Record excerpts:
########################################
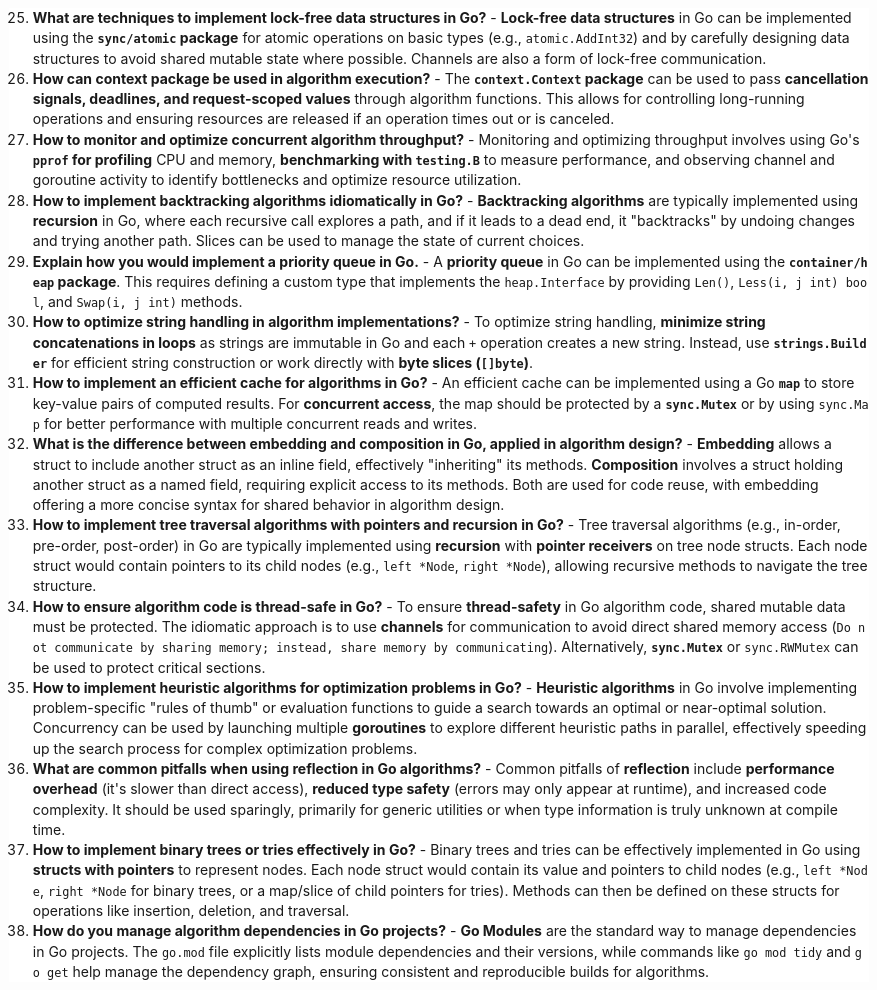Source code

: 25. **What are techniques to implement lock-free data structures in Go?** - **Lock-free data structures** in Go can be implemented using the **`sync/atomic` package** for atomic operations on basic types (e.g., `atomic.AddInt32`) and by carefully designing data structures to avoid shared mutable state where possible. Channels are also a form of lock-free communication.
26. **How can context package be used in algorithm execution?** - The **`context.Context` package** can be used to pass **cancellation signals, deadlines, and request-scoped values** through algorithm functions. This allows for controlling long-running operations and ensuring resources are released if an operation times out or is canceled.
27. **How to monitor and optimize concurrent algorithm throughput?** - Monitoring and optimizing throughput involves using Go's **`pprof` for profiling** CPU and memory, **benchmarking with `testing.B`** to measure performance, and observing channel and goroutine activity to identify bottlenecks and optimize resource utilization.
28. **How to implement backtracking algorithms idiomatically in Go?** - **Backtracking algorithms** are typically implemented using **recursion** in Go, where each recursive call explores a path, and if it leads to a dead end, it "backtracks" by undoing changes and trying another path. Slices can be used to manage the state of current choices.
29. **Explain how you would implement a priority queue in Go.** - A **priority queue** in Go can be implemented using the **`container/heap` package**. This requires defining a custom type that implements the `heap.Interface` by providing `Len()`, `Less(i, j int) bool`, and `Swap(i, j int)` methods.
30. **How to optimize string handling in algorithm implementations?** - To optimize string handling, **minimize string concatenations in loops** as strings are immutable in Go and each `+` operation creates a new string. Instead, use **`strings.Builder`** for efficient string construction or work directly with **byte slices (`[]byte`)**.
31. **How to implement an efficient cache for algorithms in Go?** - An efficient cache can be implemented using a Go **`map`** to store key-value pairs of computed results. For **concurrent access**, the map should be protected by a **`sync.Mutex`** or by using `sync.Map` for better performance with multiple concurrent reads and writes.
32. **What is the difference between embedding and composition in Go, applied in algorithm design?** - **Embedding** allows a struct to include another struct as an inline field, effectively "inheriting" its methods. **Composition** involves a struct holding another struct as a named field, requiring explicit access to its methods. Both are used for code reuse, with embedding offering a more concise syntax for shared behavior in algorithm design.
33. **How to implement tree traversal algorithms with pointers and recursion in Go?** - Tree traversal algorithms (e.g., in-order, pre-order, post-order) in Go are typically implemented using **recursion** with **pointer receivers** on tree node structs. Each node struct would contain pointers to its child nodes (e.g., `left *Node`, `right *Node`), allowing recursive methods to navigate the tree structure.
34. **How to ensure algorithm code is thread-safe in Go?** - To ensure **thread-safety** in Go algorithm code, shared mutable data must be protected. The idiomatic approach is to use **channels** for communication to avoid direct shared memory access (`Do not communicate by sharing memory; instead, share memory by communicating`). Alternatively, **`sync.Mutex`** or `sync.RWMutex` can be used to protect critical sections.
35. **How to implement heuristic algorithms for optimization problems in Go?** - **Heuristic algorithms** in Go involve implementing problem-specific "rules of thumb" or evaluation functions to guide a search towards an optimal or near-optimal solution. Concurrency can be used by launching multiple **goroutines** to explore different heuristic paths in parallel, effectively speeding up the search process for complex optimization problems.
36. **What are common pitfalls when using reflection in Go algorithms?** - Common pitfalls of **reflection** include **performance overhead** (it's slower than direct access), **reduced type safety** (errors may only appear at runtime), and increased code complexity. It should be used sparingly, primarily for generic utilities or when type information is truly unknown at compile time.
37. **How to implement binary trees or tries effectively in Go?** - Binary trees and tries can be effectively implemented in Go using **structs with pointers** to represent nodes. Each node struct would contain its value and pointers to child nodes (e.g., `left *Node`, `right *Node` for binary trees, or a map/slice of child pointers for tries). Methods can then be defined on these structs for operations like insertion, deletion, and traversal.
38. **How do you manage algorithm dependencies in Go projects?** - **Go Modules** are the standard way to manage dependencies in Go projects. The `go.mod` file explicitly lists module dependencies and their versions, while commands like `go mod tidy` and `go get` help manage the dependency graph, ensuring consistent and reproducible builds for algorithms.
########################################
Work order: Copy the source text of the records above word for word, omitting the pictures.

Solution to the exercise:
Source code

: 25. **What are techniques to implement lock-free data structures in Go?** - **Lock-free data structures** in Go can be implemented using the **`sync/atomic` package** for atomic operations on basic types (e.g., `atomic.AddInt32`) and by carefully designing data structures to avoid shared mutable state where possible. Channels are also a form of lock-free communication.
26. **How can context package be used in algorithm execution?** - The **`context.Context` package** can be used to pass **cancellation signals, deadlines, and request-scoped values** through algorithm functions. This allows for controlling long-running operations and ensuring resources are released if an operation times out or is canceled.
27. **How to monitor and optimize concurrent algorithm throughput?** - Monitoring and optimizing throughput involves using Go's **`pprof` for profiling** CPU and memory, **benchmarking with `testing.B`** to measure performance, and observing channel and goroutine activity to identify bottlenecks and optimize resource utilization.
28. **How to implement backtracking algorithms idiomatically in Go?** - **Backtracking algorithms** are typically implemented using **recursion** in Go, where each recursive call explores a path, and if it leads to a dead end, it "backtracks" by undoing changes and trying another path. Slices can be used to manage the state of current choices.
29. **Explain how you would implement a priority queue in Go.** - A **priority queue** in Go can be implemented using the **`container/heap` package**. This requires defining a custom type that implements the `heap.Interface` by providing `Len()`, `Less(i, j int) bool`, and `Swap(i, j int)` methods.
30. **How to optimize string handling in algorithm implementations?** - To optimize string handling, **minimize string concatenations in loops** as strings are immutable in Go and each `+` operation creates a new string. Instead, use **`strings.Builder`** for efficient string construction or work directly with **byte slices (`[]byte`)**.
31. **How to implement an efficient cache for algorithms in Go?** - An efficient cache can be implemented using a Go **`map`** to store key-value pairs of computed results. For **concurrent access**, the map should be protected by a **`sync.Mutex`** or by using `sync.Map` for better performance with multiple concurrent reads and writes.
32. **What is the difference between embedding and composition in Go, applied in algorithm design?** - **Embedding** allows a struct to include another struct as an inline field, effectively "inheriting" its methods. **Composition** involves a struct holding another struct as a named field, requiring explicit access to its methods. Both are used for code reuse, with embedding offering a more concise syntax for shared behavior in algorithm design.
33. **How to implement tree traversal algorithms with pointers and recursion in Go?** - Tree traversal algorithms (e.g., in-order, pre-order, post-order) in Go are typically implemented using **recursion** with **pointer receivers** on tree node structs. Each node struct would contain pointers to its child nodes (e.g., `left *Node`, `right *Node`), allowing recursive methods to navigate the tree structure.
34. **How to ensure algorithm code is thread-safe in Go?** - To ensure **thread-safety** in Go algorithm code, shared mutable data must be protected. The idiomatic approach is to use **channels** for communication to avoid direct shared memory access (`Do not communicate by sharing memory; instead, share memory by communicating`). Alternatively, **`sync.Mutex`** or `sync.RWMutex` can be used to protect critical sections.
35. **How to implement heuristic algorithms for optimization problems in Go?** - **Heuristic algorithms** in Go involve implementing problem-specific "rules of thumb" or evaluation functions to guide a search towards an optimal or near-optimal solution. Concurrency can be used by launching multiple **goroutines** to explore different heuristic paths in parallel, effectively speeding up the search process for complex optimization problems.
36. **What are common pitfalls when using reflection in Go algorithms?** - Common pitfalls of **reflection** include **performance overhead** (it's slower than direct access), **reduced type safety** (errors may only appear at runtime), and increased code complexity. It should be used sparingly, primarily for generic utilities or when type information is truly unknown at compile time.
37. **How to implement binary trees or tries effectively in Go?** - Binary trees and tries can be effectively implemented in Go using **structs with pointers** to represent nodes. Each node struct would contain its value and pointers to child nodes (e.g., `left *Node`, `right *Node` for binary trees, or a map/slice of child pointers for tries). Methods can then be defined on these structs for operations like insertion, deletion, and traversal.
38. **How do you manage algorithm dependencies in Go projects?** - **Go Modules** are the standard way to manage dependencies in Go projects. The `go.mod` file explicitly lists module dependencies and their versions, while commands like `go mod tidy` and `go get` help manage the dependency graph, ensuring consistent and reproducible builds for algorithms.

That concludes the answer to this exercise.